I have seen builders scaffolding on a sheet of plywood with rachet straps holding it in the boat. Was a pretty secure rig. What ever you do when you finish it please let me look at it. I won't pick it apart but I can tell you if it safe and stable. I don't mind helping anyone out. My first boat was a rental from sherman cove marina with a step ladder lashed down on the deck. :letsparty


----------



## GONU (Oct 3, 2007)

1 1/2" schedule 80 pvc would probably work good as long as you don't weigh 300#'s.


----------



## sniper (Oct 3, 2007)

one thing about the PVC as the sun beats on it the strenght will degrade. What will hold you today may not tomorrow.


----------



## The Raven (Oct 8, 2007)

There's a guy who fishes near Destin who has a home made tower made of 2" schedule 80 pvc pipe. If I get a chance to take a digital picture of it someday I'll putit up on theforum.

I've seen him use it a few times, but he's not a particularly big guy.

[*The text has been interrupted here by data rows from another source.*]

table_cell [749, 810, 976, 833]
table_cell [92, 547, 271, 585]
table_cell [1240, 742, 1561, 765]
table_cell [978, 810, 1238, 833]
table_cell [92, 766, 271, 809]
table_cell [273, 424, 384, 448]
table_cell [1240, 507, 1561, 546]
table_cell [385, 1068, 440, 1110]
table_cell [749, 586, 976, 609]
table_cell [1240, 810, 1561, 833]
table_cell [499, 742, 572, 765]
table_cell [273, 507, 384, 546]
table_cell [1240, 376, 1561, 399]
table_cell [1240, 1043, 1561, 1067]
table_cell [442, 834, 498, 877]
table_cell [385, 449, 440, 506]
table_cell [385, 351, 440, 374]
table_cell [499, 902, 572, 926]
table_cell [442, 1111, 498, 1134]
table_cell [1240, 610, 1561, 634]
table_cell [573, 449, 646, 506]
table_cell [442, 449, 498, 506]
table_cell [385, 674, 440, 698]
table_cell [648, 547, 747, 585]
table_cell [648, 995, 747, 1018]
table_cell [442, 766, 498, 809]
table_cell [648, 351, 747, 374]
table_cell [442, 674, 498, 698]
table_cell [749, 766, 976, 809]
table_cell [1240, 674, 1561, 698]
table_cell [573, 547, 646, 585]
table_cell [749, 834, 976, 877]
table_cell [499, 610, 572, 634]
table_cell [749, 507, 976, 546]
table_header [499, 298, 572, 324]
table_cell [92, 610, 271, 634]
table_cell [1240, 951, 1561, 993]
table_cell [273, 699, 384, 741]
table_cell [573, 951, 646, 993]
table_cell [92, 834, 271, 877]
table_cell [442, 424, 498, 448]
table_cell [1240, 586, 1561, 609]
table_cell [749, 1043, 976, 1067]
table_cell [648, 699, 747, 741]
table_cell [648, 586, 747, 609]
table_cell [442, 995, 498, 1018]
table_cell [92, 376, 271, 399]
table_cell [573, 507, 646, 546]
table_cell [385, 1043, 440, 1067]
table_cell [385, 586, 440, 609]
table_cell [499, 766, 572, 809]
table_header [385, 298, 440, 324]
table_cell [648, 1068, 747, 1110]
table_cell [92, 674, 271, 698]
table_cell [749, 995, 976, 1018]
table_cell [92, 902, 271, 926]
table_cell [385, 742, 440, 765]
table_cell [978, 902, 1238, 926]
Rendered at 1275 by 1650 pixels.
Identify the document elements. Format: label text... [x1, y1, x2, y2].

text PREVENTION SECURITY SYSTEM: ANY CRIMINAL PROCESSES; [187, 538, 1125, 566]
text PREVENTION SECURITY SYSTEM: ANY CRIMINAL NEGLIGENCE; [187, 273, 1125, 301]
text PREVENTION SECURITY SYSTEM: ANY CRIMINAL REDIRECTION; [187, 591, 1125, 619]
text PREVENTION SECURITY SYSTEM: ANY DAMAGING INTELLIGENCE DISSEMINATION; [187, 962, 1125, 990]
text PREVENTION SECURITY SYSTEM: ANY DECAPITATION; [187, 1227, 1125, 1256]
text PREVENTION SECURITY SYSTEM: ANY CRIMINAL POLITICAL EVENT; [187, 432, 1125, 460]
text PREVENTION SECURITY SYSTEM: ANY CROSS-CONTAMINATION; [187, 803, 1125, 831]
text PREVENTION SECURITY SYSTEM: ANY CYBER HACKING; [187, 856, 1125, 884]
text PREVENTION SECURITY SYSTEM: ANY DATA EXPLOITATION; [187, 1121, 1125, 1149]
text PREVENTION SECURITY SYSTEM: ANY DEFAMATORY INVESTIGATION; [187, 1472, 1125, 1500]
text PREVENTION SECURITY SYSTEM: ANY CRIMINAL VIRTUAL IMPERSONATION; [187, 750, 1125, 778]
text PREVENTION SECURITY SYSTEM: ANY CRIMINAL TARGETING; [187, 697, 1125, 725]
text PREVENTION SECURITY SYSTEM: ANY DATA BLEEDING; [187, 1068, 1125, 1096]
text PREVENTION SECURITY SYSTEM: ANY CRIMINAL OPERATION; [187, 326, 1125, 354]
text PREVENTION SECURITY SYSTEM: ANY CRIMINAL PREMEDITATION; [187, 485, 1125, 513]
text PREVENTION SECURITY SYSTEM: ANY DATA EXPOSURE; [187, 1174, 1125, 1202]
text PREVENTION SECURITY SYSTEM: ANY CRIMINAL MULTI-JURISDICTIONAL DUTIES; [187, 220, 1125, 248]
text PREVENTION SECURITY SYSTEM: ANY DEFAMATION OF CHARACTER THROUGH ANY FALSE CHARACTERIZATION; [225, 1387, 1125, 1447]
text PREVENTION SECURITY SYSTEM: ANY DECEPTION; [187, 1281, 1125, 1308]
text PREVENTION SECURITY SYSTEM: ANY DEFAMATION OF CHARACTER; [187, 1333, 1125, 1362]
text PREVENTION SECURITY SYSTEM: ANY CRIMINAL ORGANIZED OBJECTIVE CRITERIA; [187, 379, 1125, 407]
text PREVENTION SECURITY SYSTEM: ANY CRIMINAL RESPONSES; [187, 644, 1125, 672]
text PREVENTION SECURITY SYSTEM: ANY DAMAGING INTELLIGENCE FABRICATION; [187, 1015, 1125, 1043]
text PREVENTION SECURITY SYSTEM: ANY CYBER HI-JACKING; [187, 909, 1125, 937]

The thing to remember is that the weak point on something like that is going to be where it is connected at the base. Side torquewill be a real issue for a setup like that.


----------



## Scabs (Oct 30, 2007)

Thanks for the ideas guys. I went to Lowe's and checked out the scaffolding. I could probably make it work. Also, I looked at the galvinized steel pipes. They are cheap but quite heavy. Where is "MacGyver" when you need him?


----------



## Get'n Wade (Oct 28, 2007)

I saw a guy 2 years ago, he had a 10-12' aluminum step ladder strapped to his hardtop.


----------



## parrothead (Oct 1, 2007)

Hows this.


----------



## Get'n Wade (Oct 28, 2007)

There ya go. That proves 1 thing.A man will do anything to catch a fish. :clap.. That is some "good ole American ingenuity".After this post,I'm looking for thetallest step ladder they make.


----------



## L.Crooke (Jan 14, 2008)

ladders work good if they are strapped down and sturdy, but they are really really expensive


----------